Before every Kraken Hockey Network game broadcast, Ryan Schaber and Patrick Brown devise a plan for what their crew will deliver to fans. They carry notes and thoughts and questions and debates into production meetings, hand out assignments, instruct who could be key players that night and listen to their on-air experts. They are supremely organized and ready to go.
The crew’s collective efforts won the Northwest regional Emmy in the game broadcast category for 2024 while measured against formidable competitors televising Mariners, Seahawks, Sounders, Portland Trailblazers and Pac-12 football games. Lest anyone might forget, last season was the inaugural year for KHN with Schaber, Brown and staff facing just a short summer’s runway to go live on local station KONG and Amazon Prime, plus 15 games on KING-5. The second season of KHN telecasts begins with all six Kraken preseason games, starting Sunday at 5 p.m. against Vancouver, before the Emmy-winning network airs the Oct. 9 regular season opener at home against Anaheim -- the first of 73 such locally televised games, with the remaining nine matchups committed to national broadcasts.
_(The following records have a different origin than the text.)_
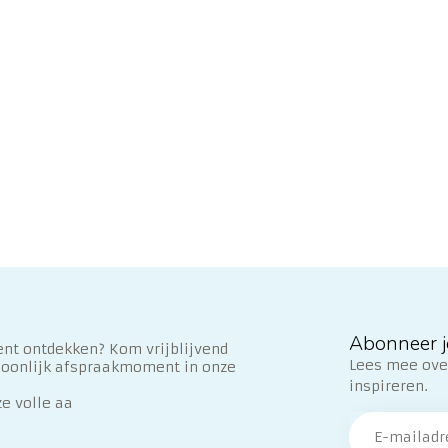
Abonneer j
nt ontdekken? Kom vrijblijvend
Lees mee over
soonlijk afspraakmoment in onze
inspireren.
ze volle aa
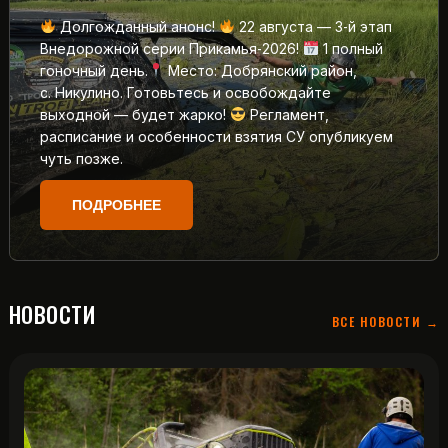
Долгожданный анонс!
22 августа — 3‑й этап
Внедорожной серии Прикамья‑2026!
1 полный
гоночный день.
Место: Добрянский район,
с. Никулино. Готовьтесь и освобождайте
выходной — будет жарко!
Регламент,
расписание и особенности взятия СУ опубликуем
чуть позже.
ПОДРОБНЕЕ
НОВОСТИ
ВСЕ НОВОСТИ →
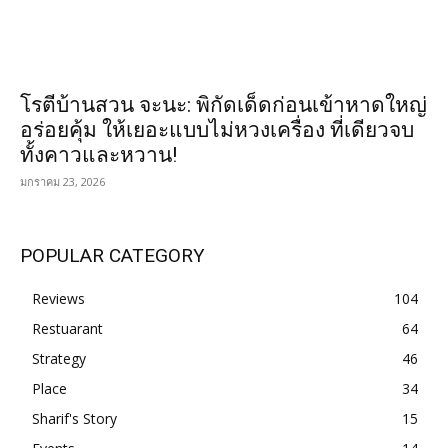
โรตีบ้านสวน จะนะ: พิกัดเด็ดก่อนเข้าหาดใหญ่
อร่อยคุ้ม ให้เยอะแบบไม่หวงเครื่อง ที่เดียวจบ
ทั้งคาวและหวาน!
มกราคม 23, 2026
POPULAR CATEGORY
Reviews
104
Restuarant
64
Strategy
46
Place
34
Sharif's Story
15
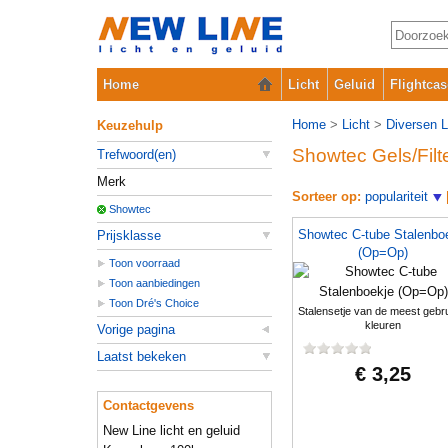
Home
Licht
Geluid
Flightcas
Home
>
Licht
>
Diversen L
Keuzehulp
Showtec Gels/Filt
Trefwoord(en)
Merk
Sorteer op:
populariteit
Showtec
Showtec C-tube Stalenbo
Prijsklasse
(Op=Op)
Toon voorraad
Toon aanbiedingen
Toon Dré's Choice
Stalensetje van de meest gebru
kleuren
Vorige pagina
Laatst bekeken
€ 3,25
Contactgevens
New Line licht en geluid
“We always go into each game with the plan,” said Schaber, KHN producer and Kraken vice president of broadcast. “We always talk about what to expect. Every night presents something new, especially at home. There's a lot of theme nights, celebrities on the guest list. There's always something happening in the arena. And obviously the game dictates the stories we tell, the players on the ice, who's there, who's not there, our opponent, who's hot, who’s not, who's starting in goal? There are always a ton of storylines.”
But ...
Schaber pauses. One second, three seconds, five seconds. The realist in the KHN executive is contemplating the wisdom once poignantly, if not surprisingly, proffered by former heavyweight boxing titleholder Mike Tyson when asked about an upstart opponent claiming a perfect plan to outfox the champ.
“Mike Tyson said, ‘Everybody has plans until they get punched in the face, ’” said Schaber, bemused. “It feels a little bit like that, actually, once the game starts.”
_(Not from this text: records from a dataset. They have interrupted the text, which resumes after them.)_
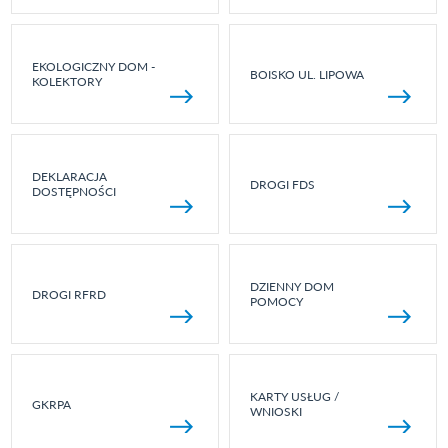
EKOLOGICZNY DOM -
BOISKO UL. LIPOWA
KOLEKTORY
DEKLARACJA
DROGI FDS
DOSTĘPNOŚCI
DZIENNY DOM
DROGI RFRD
POMOCY
KARTY USŁUG /
GKRPA
WNIOSKI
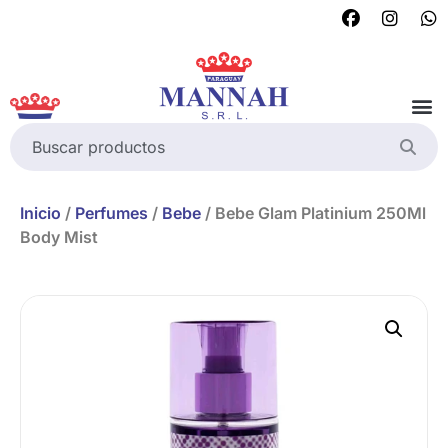
Inicio
/
Perfumes
/
Bebe
/ Bebe Glam Platinium 250Ml
Body Mist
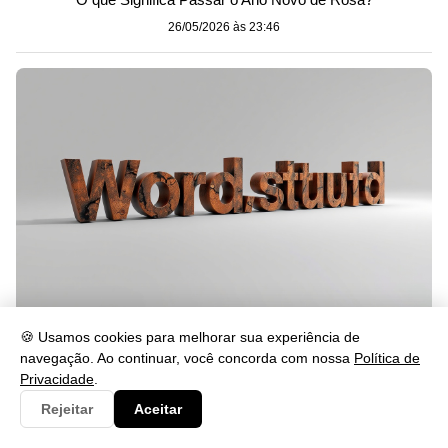
26/05/2026 às 23:46
🍪 Usamos cookies para melhorar sua experiência de
Cabalmente Significado: Entenda o Uso da Palavra
navegação. Ao continuar, você concorda com nossa
Política de
26/05/2026 às 23:46
Privacidade
.
Rejeitar
Aceitar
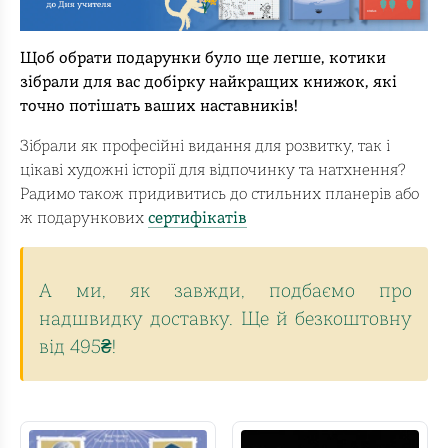
Щоб обрати подарунки було ще легше, котики
зібрали для вас добірку найкращих книжок, які
точно потішать ваших наставників!
Зібрали як професійні видання для розвитку, так і
цікаві художні історії для відпочинку та натхнення?
Радимо також придивитись до стильних планерів або
ж подарункових
сертифікатів
А ми, як завжди, подбаємо про
надшвидку доставку. Ще й безкоштовну
від 495₴!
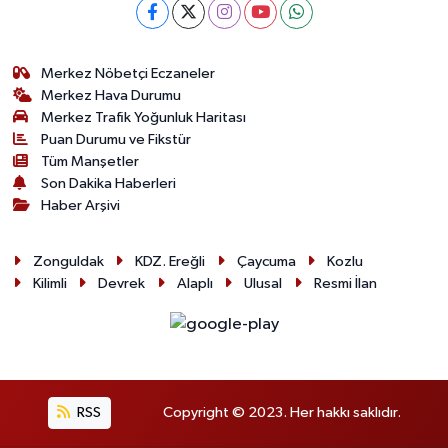
Merkez Nöbetçi Eczaneler
Merkez Hava Durumu
Merkez Trafik Yoğunluk Haritası
Puan Durumu ve Fikstür
Tüm Manşetler
Son Dakika Haberleri
Haber Arşivi
Zonguldak
KDZ. Ereğli
Çaycuma
Kozlu
Kilimli
Devrek
Alaplı
Ulusal
Resmi İlan
RSS
Copyright © 2023. Her hakkı saklıdır.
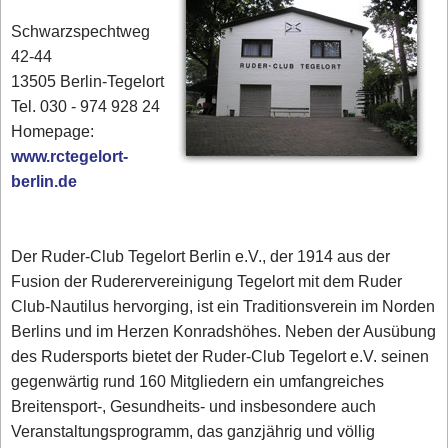
Schwarzspechtweg
42-44
13505 Berlin-Tegelort
Tel. 030 - 974 928 24
Homepage:
www.rctegelort-
berlin.de
Der Ruder-Club Tegelort Berlin e.V., der 1914 aus der
Fusion der Ruderervereinigung Tegelort mit dem Ruder
Club-Nautilus hervorging, ist ein Traditionsverein im Norden
Berlins und im Herzen Konradshöhes. Neben der Ausübung
des Rudersports bietet der Ruder-Club Tegelort e.V. seinen
gegenwärtig rund 160 Mitgliedern ein umfangreiches
Breitensport-, Gesundheits- und insbesondere auch
Veranstaltungsprogramm, das ganzjährig und völlig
Brown, KHN director of Kraken games, sits across the table. He is smiling at the Tyson reference.
Then Schaber delivers his own counterpunch: “But because you're prepared for all sorts of things that might happen, it also makes it a little easier to react to things not in the plan because you’re at least prepared for something. It makes you feel a little bit more in control of the situation. We know we have to pivot and adjust as the game goes.”
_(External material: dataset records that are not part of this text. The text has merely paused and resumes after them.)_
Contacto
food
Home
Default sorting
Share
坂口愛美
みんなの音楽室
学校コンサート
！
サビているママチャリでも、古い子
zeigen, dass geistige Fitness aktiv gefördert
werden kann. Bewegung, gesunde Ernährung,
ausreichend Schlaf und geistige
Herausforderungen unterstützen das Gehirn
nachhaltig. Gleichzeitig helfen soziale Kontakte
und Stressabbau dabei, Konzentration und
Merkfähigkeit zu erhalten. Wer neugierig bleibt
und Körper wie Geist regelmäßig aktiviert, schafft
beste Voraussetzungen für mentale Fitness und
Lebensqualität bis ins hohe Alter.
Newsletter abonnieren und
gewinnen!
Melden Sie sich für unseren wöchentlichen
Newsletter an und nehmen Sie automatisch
Brown, who is calling multiple camera shot sequences every shift at a dizzying rate, adds:“For me, I’m listening into a lot of different conversations during our planning meetings and in-game, to hear what sorts of things are being talked about.Then I try to imagine how I might use pictures to tell those stories, weaving them in at the right time. Because, say, a random cutaway to a celebrity after a whistle is blown, doesn't always make sense. You might want to explain why there was a whistle there.”